A source close to Compagnie Financière Richemont SA, which owns Cartier, said the luxury conglomerate is in talks to move de Quercize to Paris to head up Richemont’s Van Cleef & Arpels, worldwide, as ceo. Frédéric de Narp, general director of Cartier in Italy, is said to be a front-runner to run Cartier in the U.S.
At Van Cleef, de Quercize would replace Isabelle Guichot, who left the jewelry firm last January to join Gucci Group, where she now serves as ceo of Sergio Rossi.
De Quercize was in Geneva at the Salon International de la Haute Horlogerie watch show and couldn’t be reached for comment Wednesday. But it’s understood an announcement could come within the next week.

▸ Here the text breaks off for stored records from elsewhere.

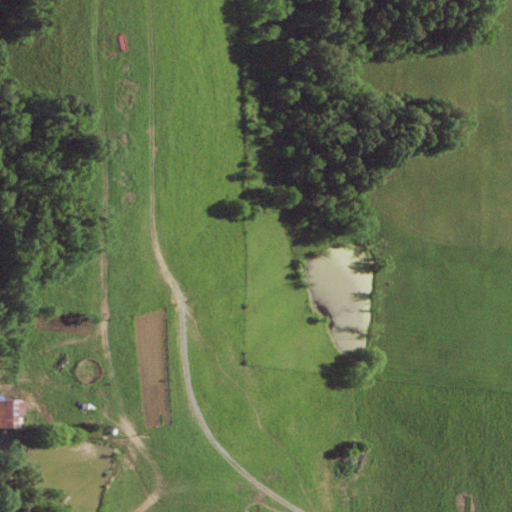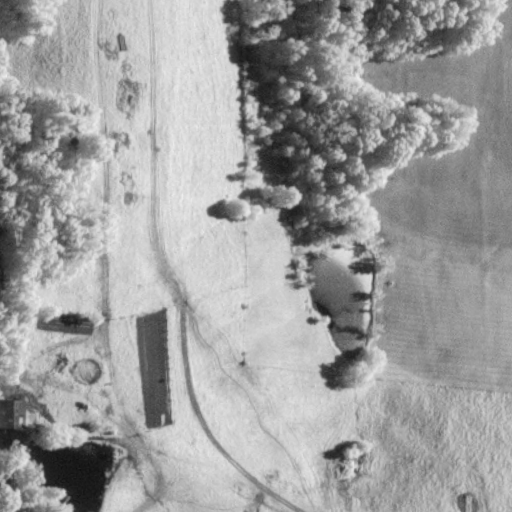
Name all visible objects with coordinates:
building: (12, 413)
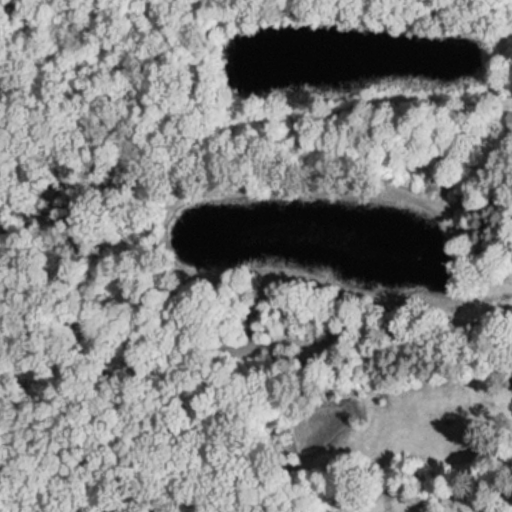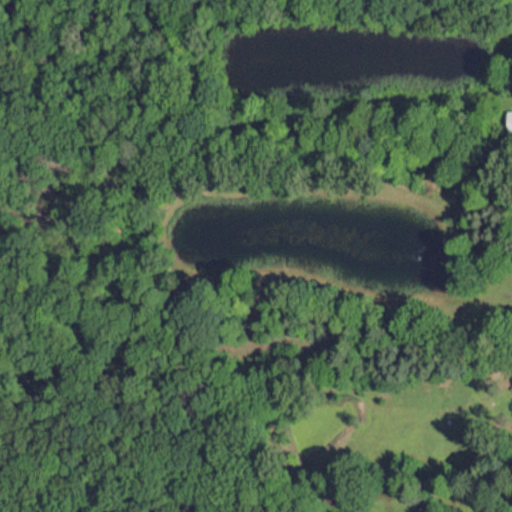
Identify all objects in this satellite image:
building: (507, 112)
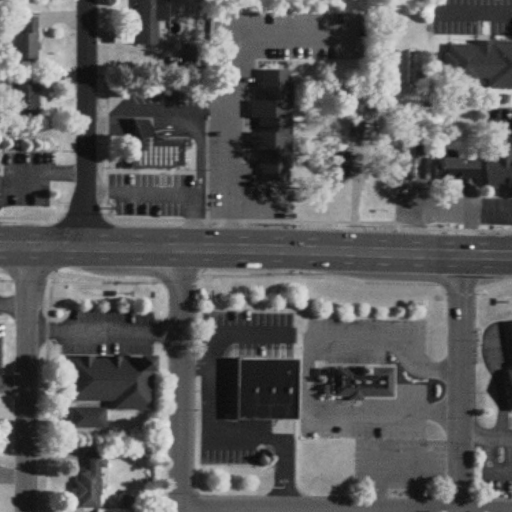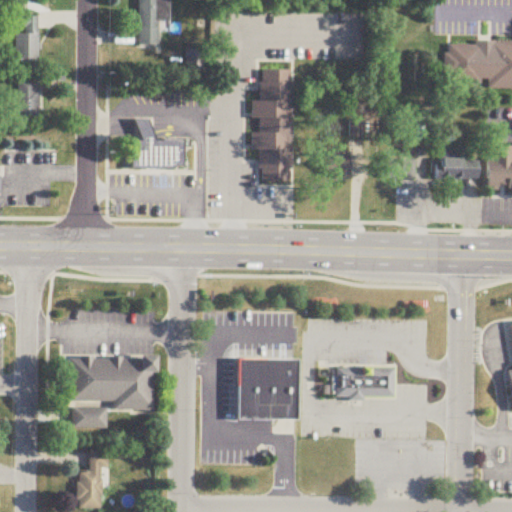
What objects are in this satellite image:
road: (479, 6)
parking lot: (472, 15)
building: (151, 20)
building: (27, 42)
building: (480, 64)
building: (478, 65)
road: (234, 66)
parking lot: (260, 86)
building: (27, 101)
road: (165, 106)
road: (216, 107)
road: (104, 120)
road: (130, 122)
road: (87, 123)
road: (146, 124)
road: (175, 124)
building: (273, 126)
building: (274, 128)
building: (151, 145)
building: (155, 151)
parking lot: (163, 154)
road: (198, 158)
parking lot: (496, 162)
building: (338, 168)
building: (499, 168)
road: (70, 169)
building: (399, 169)
building: (400, 170)
building: (457, 170)
building: (458, 170)
building: (499, 170)
building: (337, 171)
road: (21, 173)
parking lot: (27, 178)
building: (0, 179)
road: (505, 179)
road: (101, 190)
road: (157, 191)
road: (198, 201)
road: (255, 207)
road: (256, 221)
road: (230, 227)
road: (198, 228)
road: (256, 248)
road: (256, 276)
road: (11, 306)
road: (45, 333)
road: (110, 333)
road: (167, 333)
building: (510, 333)
parking lot: (110, 334)
parking lot: (1, 350)
road: (189, 365)
road: (205, 365)
road: (443, 369)
road: (179, 371)
building: (511, 371)
road: (211, 372)
road: (307, 374)
road: (461, 377)
road: (496, 378)
road: (23, 379)
parking lot: (362, 379)
parking lot: (235, 380)
building: (365, 382)
building: (113, 383)
building: (364, 384)
building: (509, 384)
road: (11, 388)
building: (107, 389)
building: (266, 390)
building: (267, 390)
road: (443, 415)
building: (88, 419)
road: (499, 434)
road: (496, 439)
road: (471, 440)
road: (384, 455)
road: (453, 455)
road: (284, 457)
parking lot: (497, 460)
parking lot: (400, 466)
road: (489, 467)
road: (11, 477)
building: (91, 482)
road: (422, 483)
road: (284, 502)
road: (177, 504)
parking lot: (329, 504)
road: (460, 506)
road: (344, 507)
road: (376, 510)
road: (494, 511)
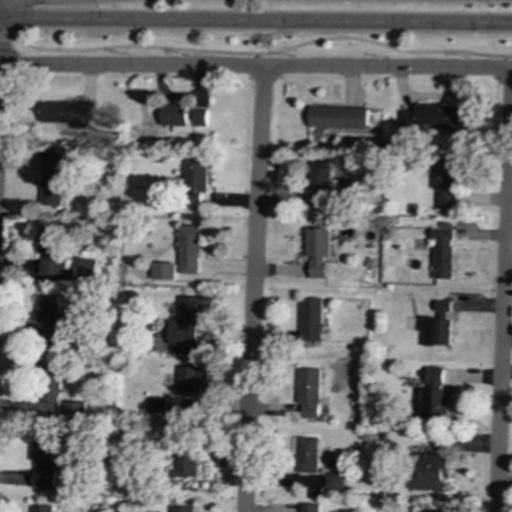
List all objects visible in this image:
road: (255, 21)
road: (255, 53)
road: (254, 59)
road: (503, 61)
road: (256, 65)
building: (67, 113)
building: (68, 114)
building: (431, 116)
building: (183, 117)
building: (183, 117)
building: (337, 117)
building: (431, 117)
building: (337, 118)
building: (51, 180)
building: (51, 181)
building: (195, 182)
building: (444, 182)
building: (445, 182)
building: (195, 183)
building: (321, 184)
building: (321, 185)
building: (188, 249)
building: (188, 249)
building: (50, 250)
building: (50, 250)
building: (317, 250)
building: (317, 250)
building: (442, 252)
building: (443, 253)
building: (83, 268)
building: (84, 269)
building: (162, 271)
building: (162, 271)
road: (252, 288)
road: (502, 289)
building: (46, 318)
building: (47, 318)
building: (310, 319)
building: (311, 320)
building: (186, 321)
building: (186, 322)
building: (436, 325)
building: (436, 325)
building: (432, 376)
building: (432, 376)
building: (188, 378)
building: (189, 379)
building: (49, 383)
building: (49, 384)
building: (308, 393)
building: (309, 394)
building: (435, 404)
building: (435, 404)
building: (155, 405)
building: (155, 405)
building: (73, 410)
building: (73, 410)
building: (307, 455)
building: (307, 455)
building: (185, 460)
building: (186, 460)
building: (41, 461)
building: (42, 462)
building: (333, 480)
building: (334, 481)
building: (307, 507)
building: (308, 507)
building: (39, 508)
building: (40, 508)
building: (181, 509)
building: (181, 509)
building: (427, 511)
building: (428, 511)
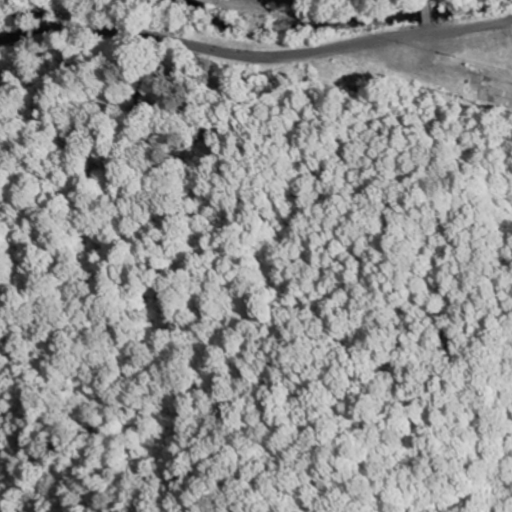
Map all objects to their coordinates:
road: (426, 15)
road: (256, 57)
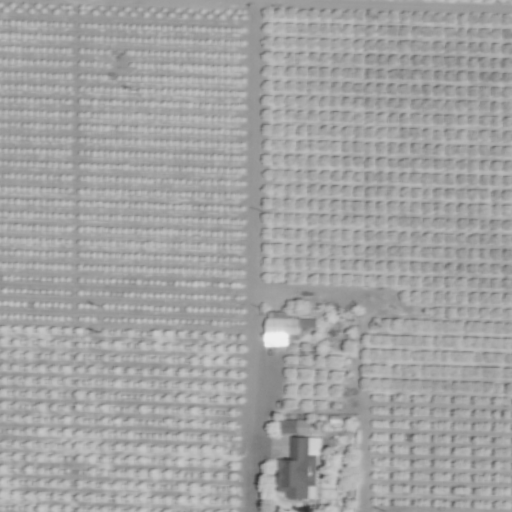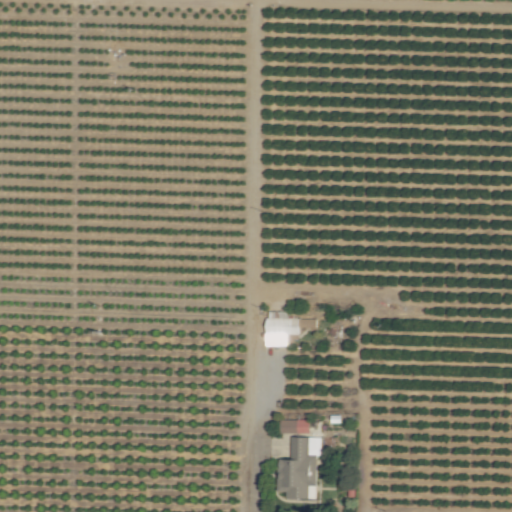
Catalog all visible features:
crop: (256, 256)
building: (285, 328)
building: (297, 426)
building: (301, 470)
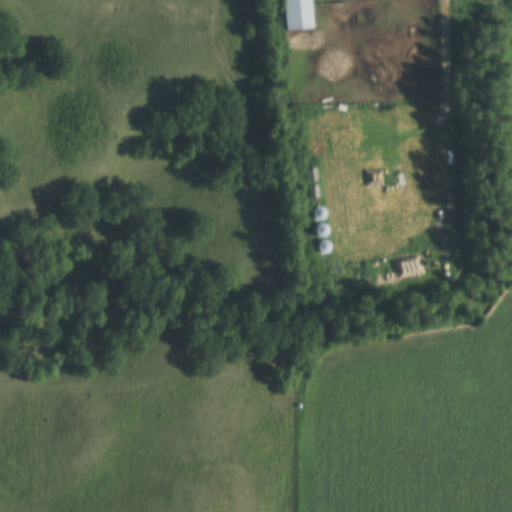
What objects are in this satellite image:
building: (298, 13)
building: (298, 13)
building: (311, 173)
building: (313, 190)
silo: (319, 212)
building: (319, 212)
silo: (321, 229)
building: (321, 229)
silo: (323, 245)
building: (323, 245)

De Quercize joined Cartier in the U.S. in 2002. A Richemont veteran, he came to New York after a three-year stint as president of Cartier France. Before that, he had held several positions within Richemont, including president and ceo of Montblanc North America from 1994 to 1997 and international director of marketing for Alfred Dunhill until 1999.
As a brand, Van Cleef & Arpels is much smaller than Cartier, which fuels Richemont’s growth and has an estimated sales volume of $600 million in the U.S. alone. However, de Quercize would steer Van Cleef’s global direction and growth.
Last December, Van Cleef & Arpels launched its latest collection, called Couture, which draws from the Twenties for inspiration with fashion details such as lace, embroidery, ribbons, tassels and buttons in precious metals and gemstones. It also just opened a store on Bond Street in London designed by Anouska Hempel.
Richemont also owns brands such as Panerai, Baume & Mercier, Jaeger-LeCoultre, Piaget, Vacheron Constantin, Chloé and Shanghai Tang.